LLDB: watchpoints, XSTATE in ptrace() and core dumps

July 07, 2019 posted by Michał Górny

Upstream describes LLDB as a next generation, high-performance debugger. It is built on top of LLVM/Clang toolchain, and features great integration with it. At the moment, it primarily supports debugging C, C++ and ObjC code, and there is interest in extending it to more languages.

In February, I have started working on LLDB, as contracted by the NetBSD Foundation. So far I've been working on reenabling continuous integration, squashing bugs, improving NetBSD core file support and lately extending NetBSD's ptrace interface to cover more register types and fix compat32 issues. You can read more about that in my May 2019 report.

In June, I have finally finished the remaining ptrace() work for xstate and got it merged both on NetBSD and LLDB end (meaning it's going to make it into NetBSD 9). I have also worked on debug register support in LLDB, effectively fixing watchpoint support. Once again I had to fight some upstream regressions.

ptrace() XSTATE interface

In the previous report, I was comparing two approaches to resolving unpredictable XSAVE data offsets. Both solutions had their merits but I eventually went with having a pair of requests with a single predictable, extensible structure. As a result, I have implemented two new ptrace() requests:

  • PT_GETXSTATE that obtains full FPU state and stores it in struct xstate,

  • PT_SETXSTATE that updates FPU state as requested from struct xstate.

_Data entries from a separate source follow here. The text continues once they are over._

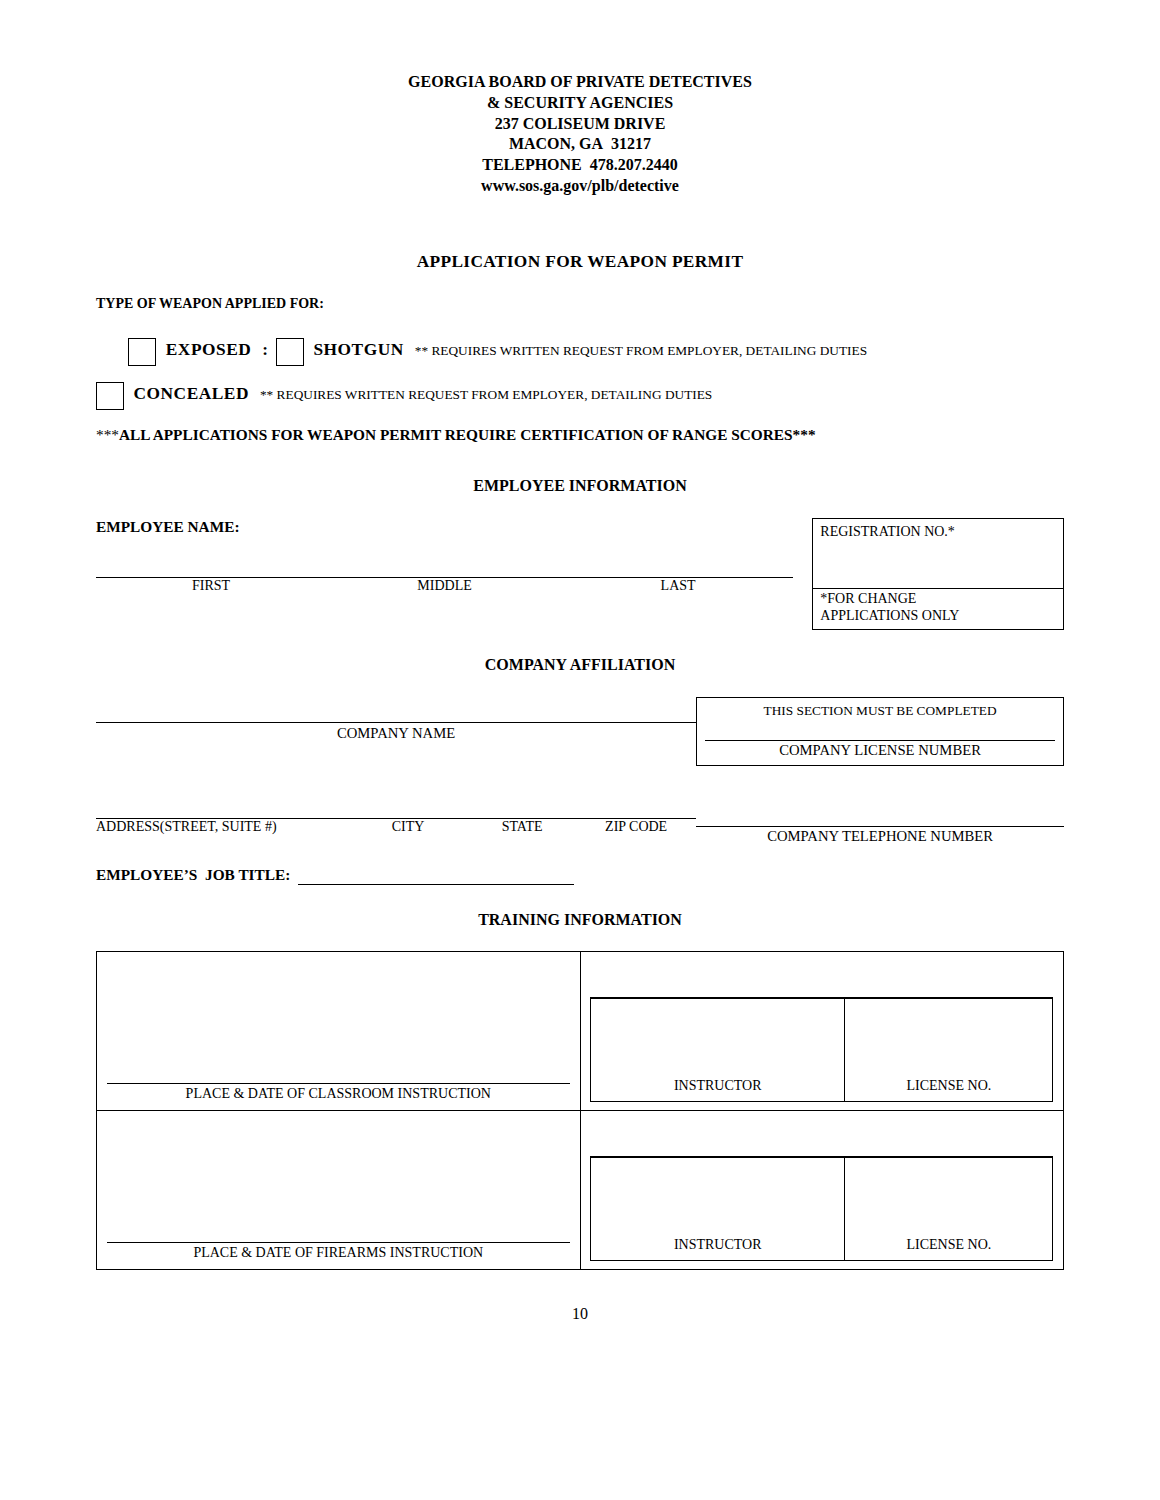GEORGIA BOARD OF PRIVATE DETECTIVES & SECURITY AGENCIES 237 COLISEUM DRIVE MACON, GA 31217 TELEPHONE 478.207.2440 www.sos.ga.gov/plb/detective
APPLICATION FOR WEAPON PERMIT
TYPE OF WEAPON APPLIED FOR:
EXPOSED : SHOTGUN ** REQUIRES WRITTEN REQUEST FROM EMPLOYER, DETAILING DUTIES
CONCEALED ** REQUIRES WRITTEN REQUEST FROM EMPLOYER, DETAILING DUTIES
***ALL APPLICATIONS FOR WEAPON PERMIT REQUIRE CERTIFICATION OF RANGE SCORES***
EMPLOYEE INFORMATION
| EMPLOYEE NAME: / FIRST / MIDDLE / LAST / | REGISTRATION NO.* *FOR CHANGE APPLICATIONS ONLY |
COMPANY AFFILIATION
| COMPANY NAME | THIS SECTION MUST BE COMPLETED COMPANY LICENSE NUMBER |
| / ADDRESS(STREET, SUITE #) / CITY / STATE / ZIP CODE / | COMPANY TELEPHONE NUMBER |
EMPLOYEE’S JOB TITLE:
TRAINING INFORMATION
| PLACE & DATE OF CLASSROOM INSTRUCTION | / INSTRUCTOR / LICENSE NO. / |
| PLACE & DATE OF FIREARMS INSTRUCTION | / INSTRUCTOR / LICENSE NO. / |
10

The main features of this API are:

  1. It provides single call to obtain all supported XSAVE components. This is especially useful for YMM or ZMM registers whose contents are split between disjoint XSAVE components.

  2. It provides a xs_rfbm bitfield that clearly indicates which XSAVE components were available, and which can be used to issue partial updates via PT_SETXSTATE.

  3. It requires the caller to explicitly specify structure size. As a result, new fields (= component types) can be added to it without breaking compatibility with already built programs.

  4. It provides identical API to i386 and amd64 programs, removing the need for code duplication.

  5. It provides backwards compatibility with FSAVE- and FXSAVE-only systems, with xs_rfbm clearly indicating which fields were filled.

  6. It can replace disjoint PT_GETFPREGS and PT_GETXMMREGS APIs on i386/amd64 with a single convenient method.

From user's perspective, the main gain is ability to read YMM (AVX) registers. The code supports ZMM (AVX-512) registers as well but I have not been able to test it due to lack of hardware. That said, if one of the readers is running NetBSD on AVX-512 capable CPU and is willing to help, please contact me and I'll give you some tests to run.

The two relevant commits are:

The two new calls are covered by tests for reading and writing MM (MMX), XMM (SSE) and YMM (AVX) registers. I have also done some work on ZMM (AVX-512) test but I did not complete it due to aforementioned lack of hardware.

On the LLDB end, the change was preceded with some bugfixes and cleanup suggested by Pavel Labath. The relevant commits are:

XSTATE in core dumps

The ptrace() XSTATE supports provides the ability to introspect registers in running programs. However, in order to improve the support for debugging crashed programs the respective support needs to be also added to core dumps.

NetBSD core dumps are built on ELF file format, with additional process information stored in ELF notes. Notes can be conveniently read via readelf -n. Each note is uniquely identified by a pair of name and numeric type identifier. NetBSD-specific notes are split into two groups:

  • process-specific notes (shared by all LWPs) use NetBSD-CORE name and successive type numbers defined in sys/exec_elf.h,

  • LWP-specific notes use NetBSD-CORE@nn where nn is LWP number, and type numbers corresponding to ptrace() requests.

Two process-specific notes are used at the moment:

  1. ELF_NOTE_NETBSD_CORE_PROCINFO containing process information — including killing signal information, PIDs, UIDs, GIDs…

  2. ELF_NOTE_NETBSD_CORE_AUXV containing auxiliary information provided by the dynamic linker.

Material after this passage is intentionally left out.